Mix dry ingredients in a large bowl.
Cut in the butter. Work the butter into the flour with your fingers until mixed and crumbly.
Add the remaining ingredients and stir gently into a soft dough. It will be somewhat sticky. Don’t overwork the dough or the biscuits will be tough and not flakey.
Turn the dough out on a floured surface and fold a few times. Then roll out to around 3/4 inch thick and cut into biscuits.
Place on an ungreased cookie sheet. We like to use silicon baking mats.

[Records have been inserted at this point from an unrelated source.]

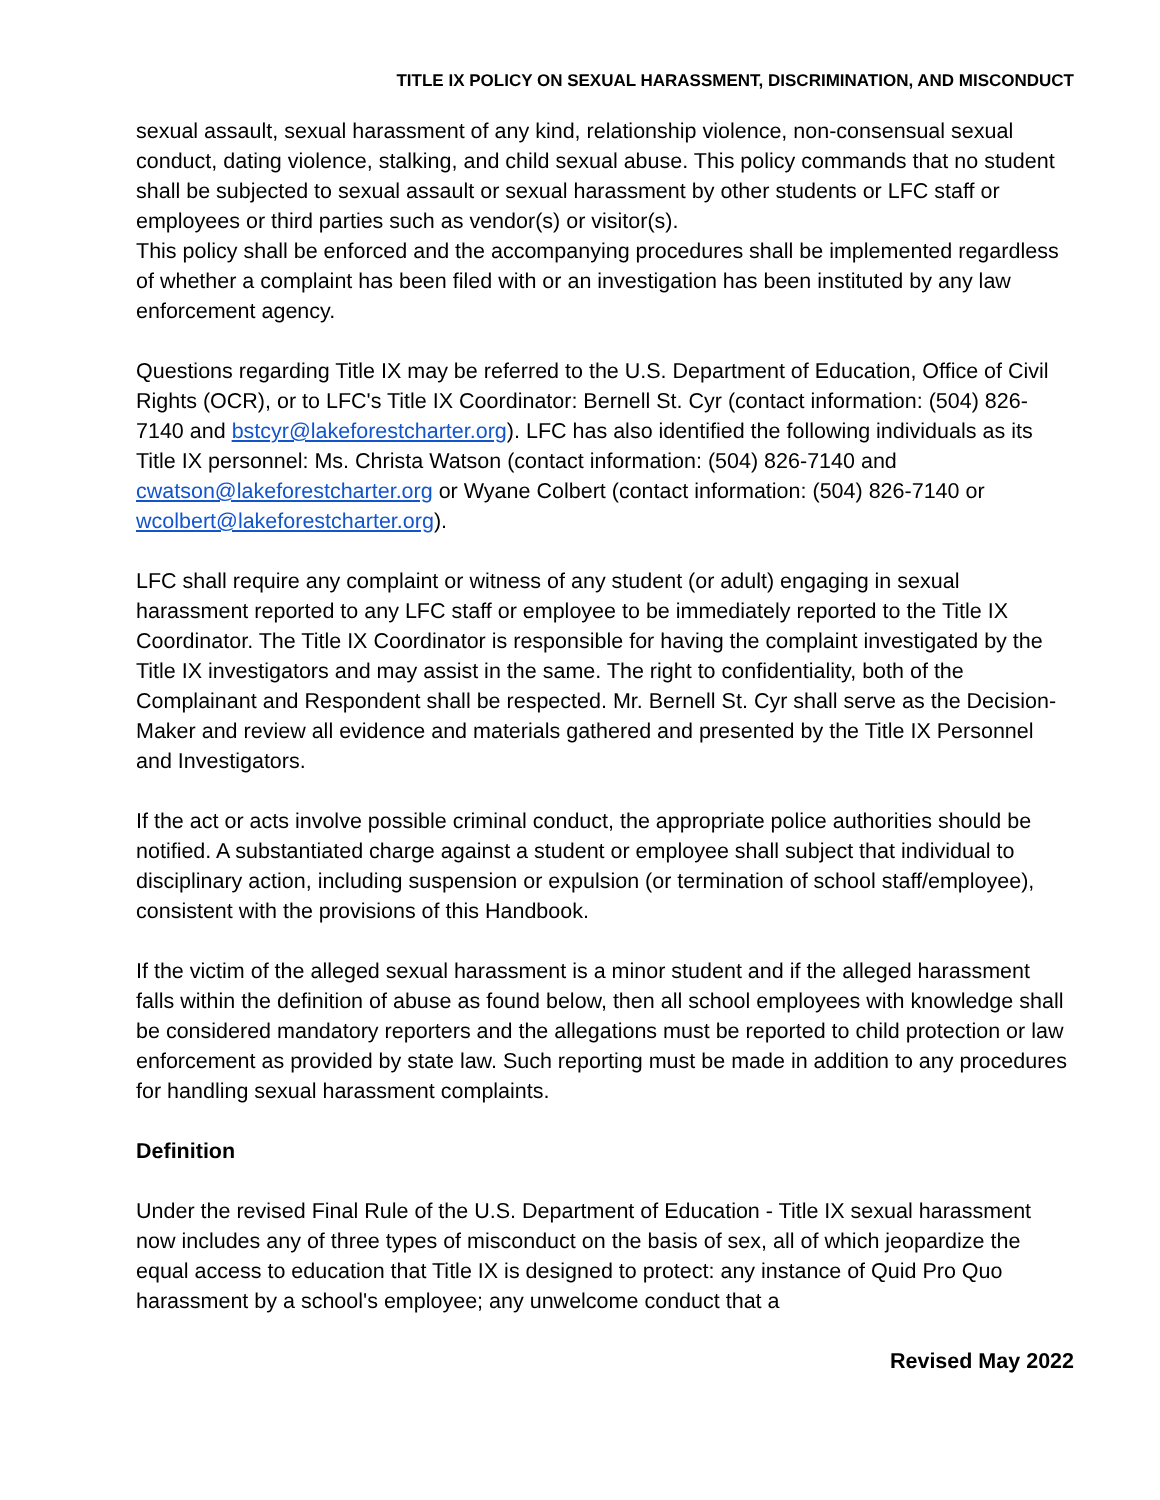TITLE IX POLICY ON SEXUAL HARASSMENT, DISCRIMINATION, AND MISCONDUCT
sexual assault, sexual harassment of any kind, relationship violence, non-consensual sexual conduct, dating violence, stalking, and child sexual abuse. This policy commands that no student shall be subjected to sexual assault or sexual harassment by other students or LFC staff or employees or third parties such as vendor(s) or visitor(s).
This policy shall be enforced and the accompanying procedures shall be implemented regardless of whether a complaint has been filed with or an investigation has been instituted by any law enforcement agency.
Questions regarding Title IX may be referred to the U.S. Department of Education, Office of Civil Rights (OCR), or to LFC's Title IX Coordinator: Bernell St. Cyr (contact information: (504) 826-7140 and bstcyr@lakeforestcharter.org). LFC has also identified the following individuals as its Title IX personnel: Ms. Christa Watson (contact information: (504) 826-7140 and cwatson@lakeforestcharter.org or Wyane Colbert (contact information: (504) 826-7140 or wcolbert@lakeforestcharter.org).
LFC shall require any complaint or witness of any student (or adult) engaging in sexual harassment reported to any LFC staff or employee to be immediately reported to the Title IX Coordinator. The Title IX Coordinator is responsible for having the complaint investigated by the Title IX investigators and may assist in the same. The right to confidentiality, both of the Complainant and Respondent shall be respected. Mr. Bernell St. Cyr shall serve as the Decision-Maker and review all evidence and materials gathered and presented by the Title IX Personnel and Investigators.
If the act or acts involve possible criminal conduct, the appropriate police authorities should be notified. A substantiated charge against a student or employee shall subject that individual to disciplinary action, including suspension or expulsion (or termination of school staff/employee), consistent with the provisions of this Handbook.
If the victim of the alleged sexual harassment is a minor student and if the alleged harassment falls within the definition of abuse as found below, then all school employees with knowledge shall be considered mandatory reporters and the allegations must be reported to child protection or law enforcement as provided by state law. Such reporting must be made in addition to any procedures for handling sexual harassment complaints.
Definition
Under the revised Final Rule of the U.S. Department of Education - Title IX sexual harassment now includes any of three types of misconduct on the basis of sex, all of which jeopardize the equal access to education that Title IX is designed to protect: any instance of Quid Pro Quo harassment by a school's employee; any unwelcome conduct that a
Revised May 2022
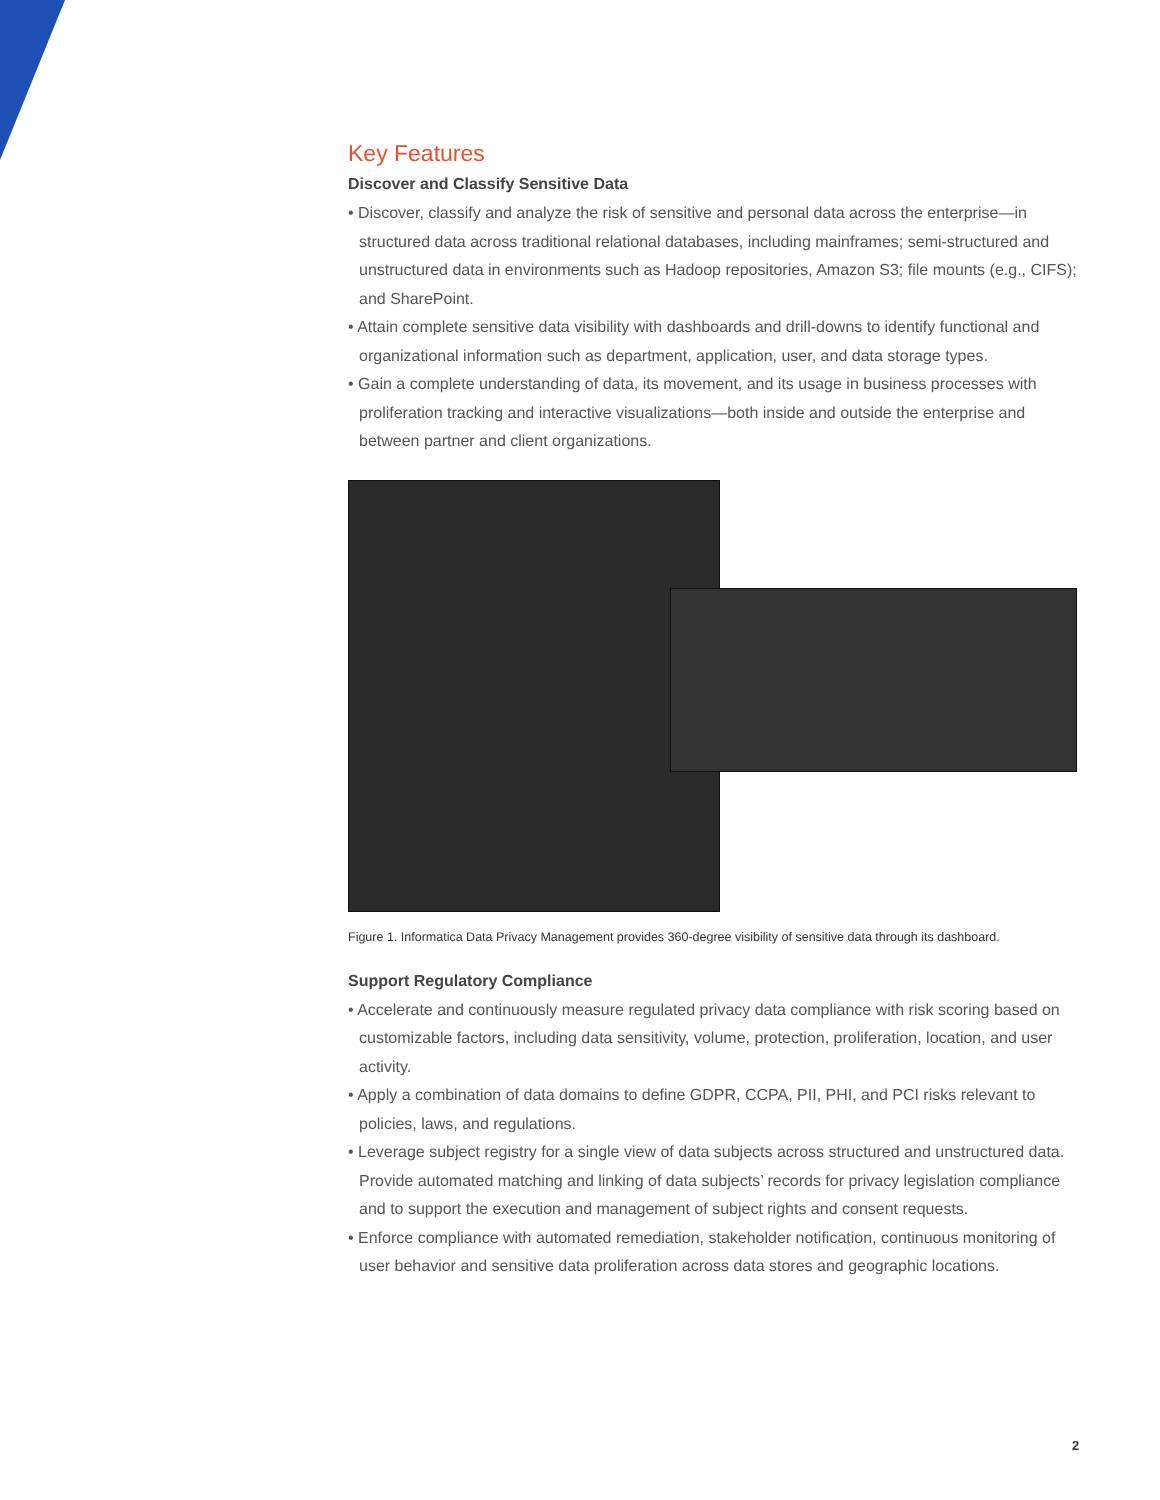Key Features
Discover and Classify Sensitive Data
• Discover, classify and analyze the risk of sensitive and personal data across the enterprise—in structured data across traditional relational databases, including mainframes; semi-structured and unstructured data in environments such as Hadoop repositories, Amazon S3; file mounts (e.g., CIFS); and SharePoint.
• Attain complete sensitive data visibility with dashboards and drill-downs to identify functional and organizational information such as department, application, user, and data storage types.
• Gain a complete understanding of data, its movement, and its usage in business processes with proliferation tracking and interactive visualizations—both inside and outside the enterprise and between partner and client organizations.
Figure 1. Informatica Data Privacy Management provides 360-degree visibility of sensitive data through its dashboard.
Support Regulatory Compliance
• Accelerate and continuously measure regulated privacy data compliance with risk scoring based on customizable factors, including data sensitivity, volume, protection, proliferation, location, and user activity.
• Apply a combination of data domains to define GDPR, CCPA, PII, PHI, and PCI risks relevant to policies, laws, and regulations.
• Leverage subject registry for a single view of data subjects across structured and unstructured data. Provide automated matching and linking of data subjects’ records for privacy legislation compliance and to support the execution and management of subject rights and consent requests.
• Enforce compliance with automated remediation, stakeholder notification, continuous monitoring of user behavior and sensitive data proliferation across data stores and geographic locations.
2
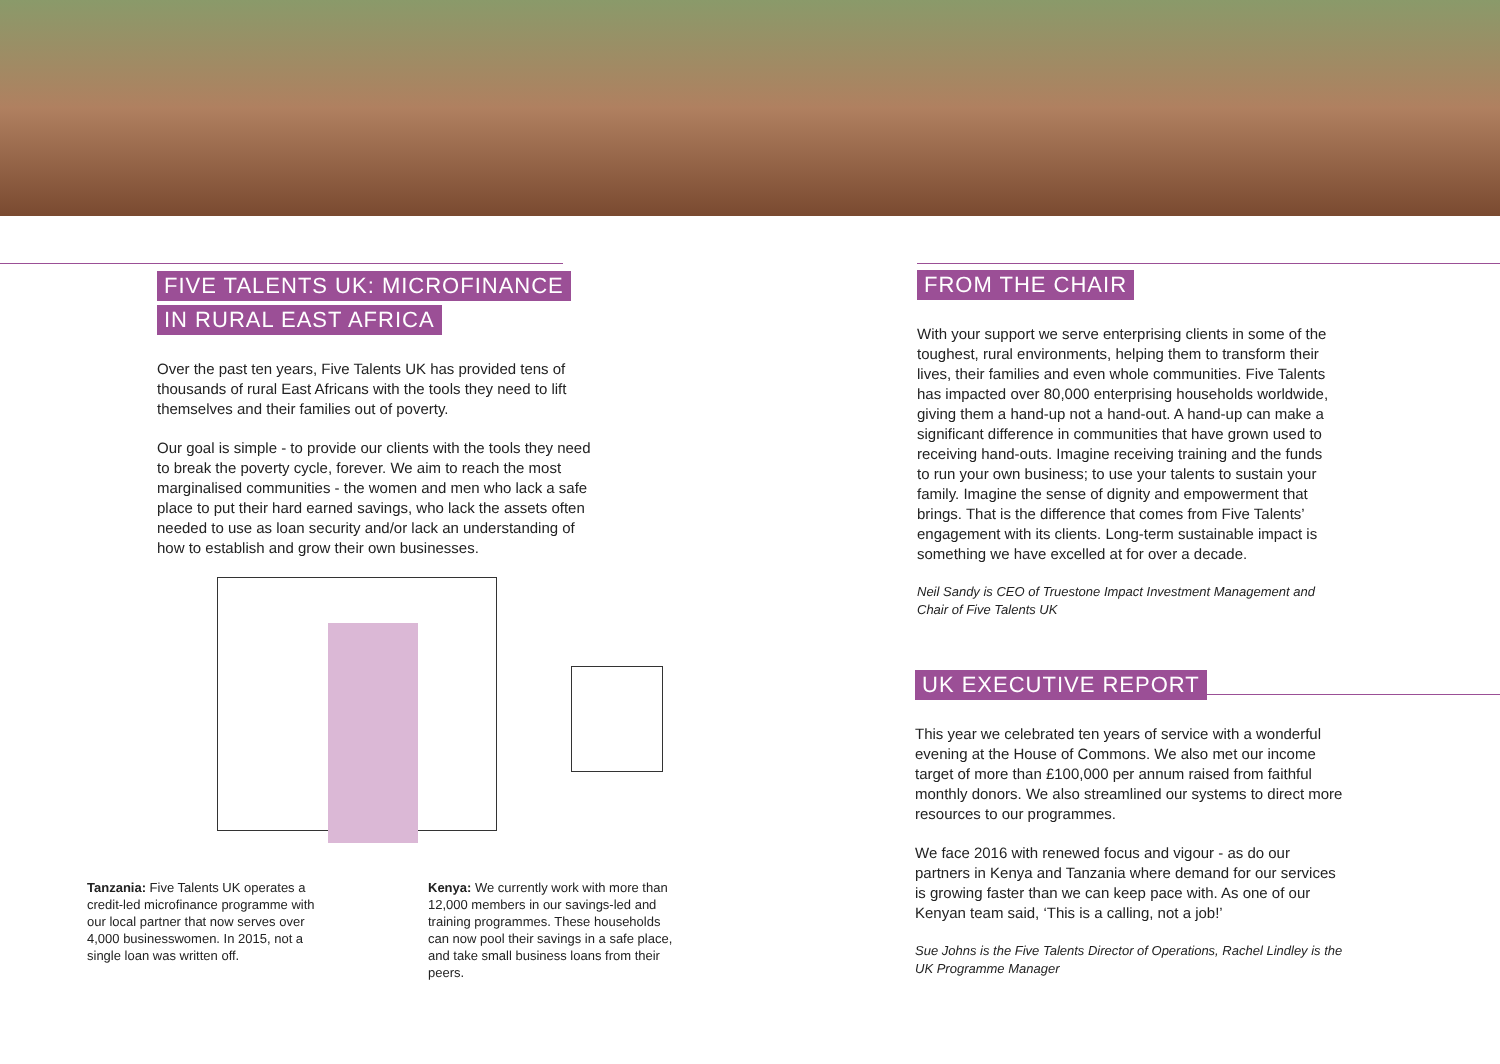FIVE TALENTS UK: MICROFINANCE
IN RURAL EAST AFRICA
Over the past ten years, Five Talents UK has provided tens of thousands of rural East Africans with the tools they need to lift themselves and their families out of poverty.
Our goal is simple - to provide our clients with the tools they need to break the poverty cycle, forever. We aim to reach the most marginalised communities - the women and men who lack a safe place to put their hard earned savings, who lack the assets often needed to use as loan security and/or lack an understanding of how to establish and grow their own businesses.
Tanzania: Five Talents UK operates a credit-led microfinance programme with our local partner that now serves over 4,000 businesswomen. In 2015, not a single loan was written off.
Kenya: We currently work with more than 12,000 members in our savings-led and training programmes. These households can now pool their savings in a safe place, and take small business loans from their peers.
FROM THE CHAIR
With your support we serve enterprising clients in some of the toughest, rural environments, helping them to transform their lives, their families and even whole communities. Five Talents has impacted over 80,000 enterprising households worldwide, giving them a hand-up not a hand-out. A hand-up can make a significant difference in communities that have grown used to receiving hand-outs. Imagine receiving training and the funds to run your own business; to use your talents to sustain your family. Imagine the sense of dignity and empowerment that brings. That is the difference that comes from Five Talents’ engagement with its clients. Long-term sustainable impact is something we have excelled at for over a decade.
Neil Sandy is CEO of Truestone Impact Investment Management and Chair of Five Talents UK
UK EXECUTIVE REPORT
This year we celebrated ten years of service with a wonderful evening at the House of Commons. We also met our income target of more than £100,000 per annum raised from faithful monthly donors. We also streamlined our systems to direct more resources to our programmes.
We face 2016 with renewed focus and vigour - as do our partners in Kenya and Tanzania where demand for our services is growing faster than we can keep pace with. As one of our Kenyan team said, ‘This is a calling, not a job!’
Sue Johns is the Five Talents Director of Operations, Rachel Lindley is the UK Programme Manager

Bake for 10-14 minutes or until golden brown on the bottom and slightly browned on top. Baking time varies according to oven and biscuit size.
Can use 1 1/2 cups of milk if you do not use yogurt. Can also substitute 1 1/2 c. buttermilk but not yogurt.
This is an adaptable recipe. Sugar can be used in place of honey. Up or down the sweetness depending on what the biscuits are used for.
Try cinnamon and raisin or cranberries for a breakfast treat. Add herbs for a more savory biscuit.
Lard is also a fine alternative for the butter and you will still have a nice flaky result.